The directive does not apply to the smaller single-aisle and shorter range A320s, because the rule is designed to address the type of Pitot malfunction that occurs only at the altitudes and temperatures flown by the longer-range planes.
The newer Thales model had addressed the different problem of water getting into the tubes but is not as good as the Goodrich probe in icy conditions, said EASA’s Hoeltgen.
EASA has also received reports of incidents with Goodrich probes, but of a “lower magnitude” than with Thales Pitots. Hoeltgen said problems occur “no matter which make and series.”
Airbus rival Boeing Co. admits to Pitot “incidents” on some of its planes, but says “unreliable airspeed due to Pitot icing or torrential rain is a temporary condition” and procedures exist “to ensure continued safe flight,” according to spokeswoman Sandy Angers.

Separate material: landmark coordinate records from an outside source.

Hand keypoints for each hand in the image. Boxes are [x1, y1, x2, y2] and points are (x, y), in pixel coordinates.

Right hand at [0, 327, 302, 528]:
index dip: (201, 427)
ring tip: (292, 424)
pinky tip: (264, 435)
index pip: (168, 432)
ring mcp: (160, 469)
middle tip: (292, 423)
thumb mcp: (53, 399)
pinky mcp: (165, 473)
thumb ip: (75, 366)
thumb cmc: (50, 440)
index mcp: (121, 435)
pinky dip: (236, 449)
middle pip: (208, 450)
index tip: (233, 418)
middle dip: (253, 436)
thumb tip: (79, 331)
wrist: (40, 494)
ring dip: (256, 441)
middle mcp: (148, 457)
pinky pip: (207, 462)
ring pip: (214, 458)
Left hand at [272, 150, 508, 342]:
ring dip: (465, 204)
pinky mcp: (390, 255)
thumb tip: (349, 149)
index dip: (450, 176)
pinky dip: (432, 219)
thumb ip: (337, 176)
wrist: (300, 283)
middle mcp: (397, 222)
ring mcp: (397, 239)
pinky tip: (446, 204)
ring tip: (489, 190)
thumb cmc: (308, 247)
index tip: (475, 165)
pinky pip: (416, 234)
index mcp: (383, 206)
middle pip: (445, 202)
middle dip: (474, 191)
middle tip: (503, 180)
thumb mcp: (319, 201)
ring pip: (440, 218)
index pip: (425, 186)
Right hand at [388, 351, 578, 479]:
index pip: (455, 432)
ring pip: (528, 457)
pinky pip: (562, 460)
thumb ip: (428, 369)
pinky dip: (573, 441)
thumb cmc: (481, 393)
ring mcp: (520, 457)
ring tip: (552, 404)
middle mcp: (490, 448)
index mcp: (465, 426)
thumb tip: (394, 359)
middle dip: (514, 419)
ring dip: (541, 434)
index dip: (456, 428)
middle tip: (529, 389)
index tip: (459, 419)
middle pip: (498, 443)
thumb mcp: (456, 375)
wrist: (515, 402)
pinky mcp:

She declined to say what make of Pitot Boeing uses on its planes, but said there have been no accidents “attributable to high-altitude icing of heated Pitot probes.”
Experts caution that without more evidence it’s impossible to pin blame on Pitots for the crash of Flight 447.
“Pitot tubes have been highlighted in regards to AF 447 but there are a whole bunch of other things that may have gone wrong,” said Chris Yates, Janes’ aviation security editor.
Still, with only the debris and a series of automatic messages transmitted from Flight 447 — which highlight the Pitot problem — some pilots are asking why top officials at Air France, Airbus and the BEA appear reluctant to talk about the role of the speed sensors.
Lead investigator Alain Bouillard says Pitots are “an element but not the cause.” EADS CEO Louis Gallois insists that Flight 447 was brought down by a “convergence of different causes.” Air France CEO Pierre-Henri Gourgeon says he’s “not convinced that the sensors are the cause of the accident.”
Leon Cremieux of the Sud Aerien union at Air France said airlines receive a lot of service bulletins and rely on planemakers and aviation authorities to flag urgent maintenance issues.
“There was a dialogue between Airbus and Air France” over the Pitots, he said. “Clearly it wasn’t judged important enough to be a question of security.”
Barr, the USC aviation safety professor, said serious efforts to correct safety problems in the airline industry tend to increase in direct proportion to the number of people killed, while too little action is often taken in response to incidents in which no one is killed.
It even has a name: blood priority.
“The more blood that is spilled, the more corrective action is taken. The less blood that is spilled, the less corrective action that’s taken,” Barr said.